To repair a metal frame, you will need ), shop rags, sandpaper (both fine and coarse), metal primer, a mask to protect yourself from paint fumes, protective goggles, several cans of spray metal paint (matte finish) and can of clear metal varnish. Gloves to protect your hands from the paint are also going to be needed.

REPAIR & REFURBISHING

Metal Frame: begin by taking the glass or plexi out of the frame and setting it aside in a safe place. You will be re-using it so make sure you put it somewhere it won’t be damaged while you are working. Remove any backing or hanging system attached and examine the frame carefully. Sand out any rust spots using the coarse sandpaper and follow up by smoothing with the fine sandpaper. Depending on the deepness of the scratches you may elect to use either grade of sandpaper to smooth out any scratches. Wipe the frame to remove any excess dust left over from sanding. Lay the frame out flat and spray with primer using a side-to-side motion allow to dry and repeat until completely covered. Do NOT rush this process. Applying too many coats of paint too fast will cause it to run! Allow the primer to dry overnight and repeat process with the metal paint using the same technique on the 2nd day. The next day you may apply the clear varnish. On the fourth day you can replace the glass or plexi into frame and Wallah! You have a ready to use frame!

Wood Frame: begin by removing any canvas, hanging hardware and leftover backing paper from the frame. Do any repair work requiring nails or screws and then cover the linen mat with the painters tape, cutting off any excess tape in the corners with the box knife. Remove any sharp edges on the front of the frame by sanding them smooth. If you plan to re-stain the frame, follow the directions on the wood stripper for removing the varnish. This will cause the wood to swell a little bit. Let it dry overnight and then touch up with the sandpaper. Wipe the frame clean of any sanded residue, fill any cracks or holes with wood putty you have prepped by adding the stain to match the color (if you are going to paint over it, it isn’t necessary to prep the wood putty with color). Wipe off any excess stain and allow it to dry overnight (staining may also cause the wood to swell). The next day smooth over any raised edges left over from the stain before applying the coat of clear varnish.  Allow the varnish to set overnight. If you have painted the frame you can skip this step, although the extra varnish coat will provide some protection, it will also tend to show scratches later. You are now ready to repair the mat.

The Linen Mat: remove the painters tape from the mat and apply new strips of tape to the newly varnished or painted frame. If there is a dark stain, you may want to apply a small mixture of household bleach to the stain before repainting it. Once the stain is gone, rinse off the bleach with a soft sponge and allow the linen to dry. If the mat is torn use a small amount of glue and press it down firmly, making sure there  are no lumps of glue left.
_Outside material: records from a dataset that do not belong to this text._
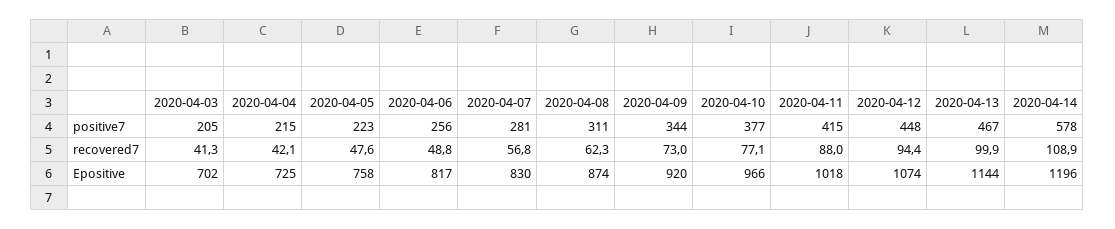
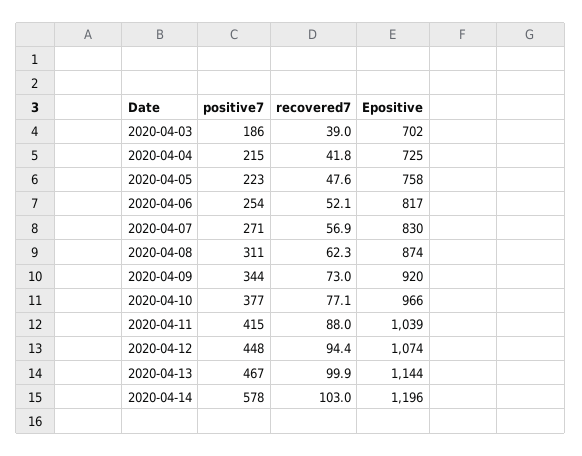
  {
    "2020-04-03": {
-     "positive7": 205,
+     "positive7": 186,
-     "recovered7": 41.3,
+     "recovered7": 39,
      "Epositive": 702
    },
    "2020-04-04": {
      "positive7": 215,
-     "recovered7": 42.1,
+     "recovered7": 41.8,
      "Epositive": 725
    },
    "2020-04-05": {
      "positive7": 223,
      "recovered7": 47.6,
      "Epositive": 758
    },
    "2020-04-06": {
-     "positive7": 256,
+     "positive7": 254,
-     "recovered7": 48.8,
+     "recovered7": 52.1,
      "Epositive": 817
    },
    "2020-04-07": {
-     "positive7": 281,
+     "positive7": 271,
-     "recovered7": 56.8,
+     "recovered7": 56.9,
      "Epositive": 830
    },
    "2020-04-08": {
      "positive7": 311,
      "recovered7": 62.3,
      "Epositive": 874
    },
    "2020-04-09": {
      "positive7": 344,
      "recovered7": 73,
      "Epositive": 920
    },
    "2020-04-10": {
      "positive7": 377,
      "recovered7": 77.1,
      "Epositive": 966
    },
    "2020-04-11": {
      "positive7": 415,
      "recovered7": 88,
-     "Epositive": 1018
+     "Epositive": 1039
    },
    "2020-04-12": {
      "positive7": 448,
      "recovered7": 94.4,
      "Epositive": 1074
    },
    "2020-04-13": {
      "positive7": 467,
      "recovered7": 99.9,
      "Epositive": 1144
    },
    "2020-04-14": {
      "positive7": 578,
-     "recovered7": 108.9,
+     "recovered7": 103,
      "Epositive": 1196
    }
  }

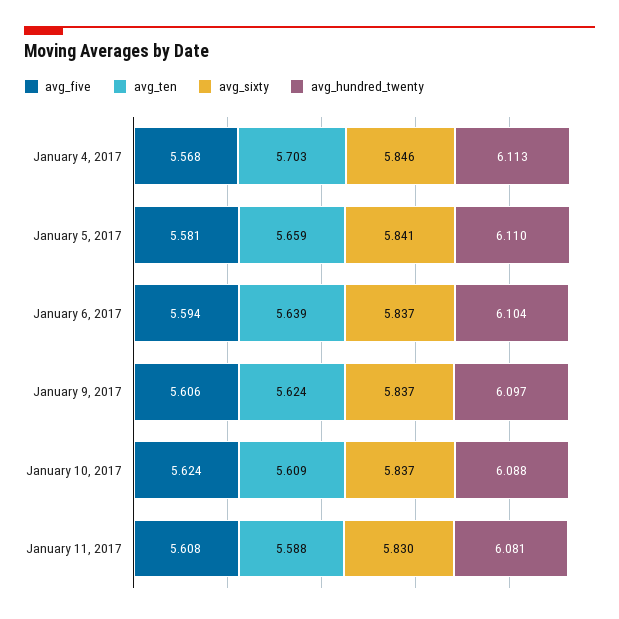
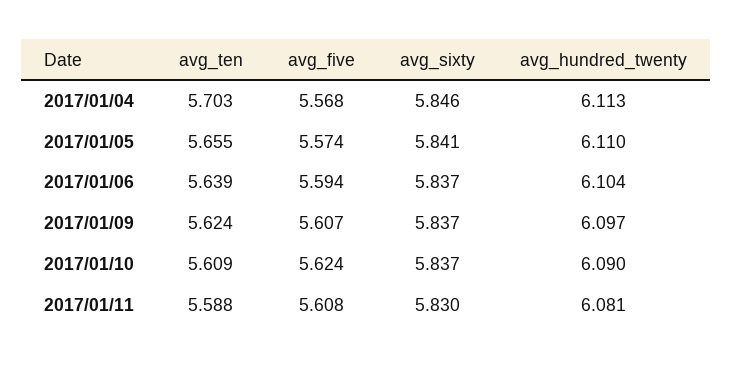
  {
    "avg_five": {
      "January 4, 2017": 5.568,
-     "January 5, 2017": 5.581,
+     "January 5, 2017": 5.574,
      "January 6, 2017": 5.594,
-     "January 9, 2017": 5.606,
+     "January 9, 2017": 5.607,
      "January 10, 2017": 5.624,
      "January 11, 2017": 5.608
    },
    "avg_ten": {
      "January 4, 2017": 5.703,
-     "January 5, 2017": 5.659,
+     "January 5, 2017": 5.655,
      "January 6, 2017": 5.639,
      "January 9, 2017": 5.624,
      "January 10, 2017": 5.609,
      "January 11, 2017": 5.588
    },
    "avg_sixty": {
      "January 4, 2017": 5.846,
      "January 5, 2017": 5.841,
      "January 6, 2017": 5.837,
      "January 9, 2017": 5.837,
      "January 10, 2017": 5.837,
      "January 11, 2017": 5.83
    },
    "avg_hundred_twenty": {
      "January 4, 2017": 6.113,
      "January 5, 2017": 6.11,
      "January 6, 2017": 6.104,
      "January 9, 2017": 6.097,
-     "January 10, 2017": 6.088,
+     "January 10, 2017": 6.09,
      "January 11, 2017": 6.081
    }
  }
To paint the linen mat I find that Acrylic paints work best. After selecting your color (I prefer either Unbleached Titanium or Parchment) Thin and extend acrylic paint with a textile medium or water. Many artists prefer to a water-soluble medium to produce a smoother finish to the final product. You want the paint to be thin but not runny. Using a small brush, lightly apply several coats of this mixture to the linen mat, allowing to dry between coats. Once you are satisfied with the color remove the painters tape from the wood part of the frame and you are ready to frame your art.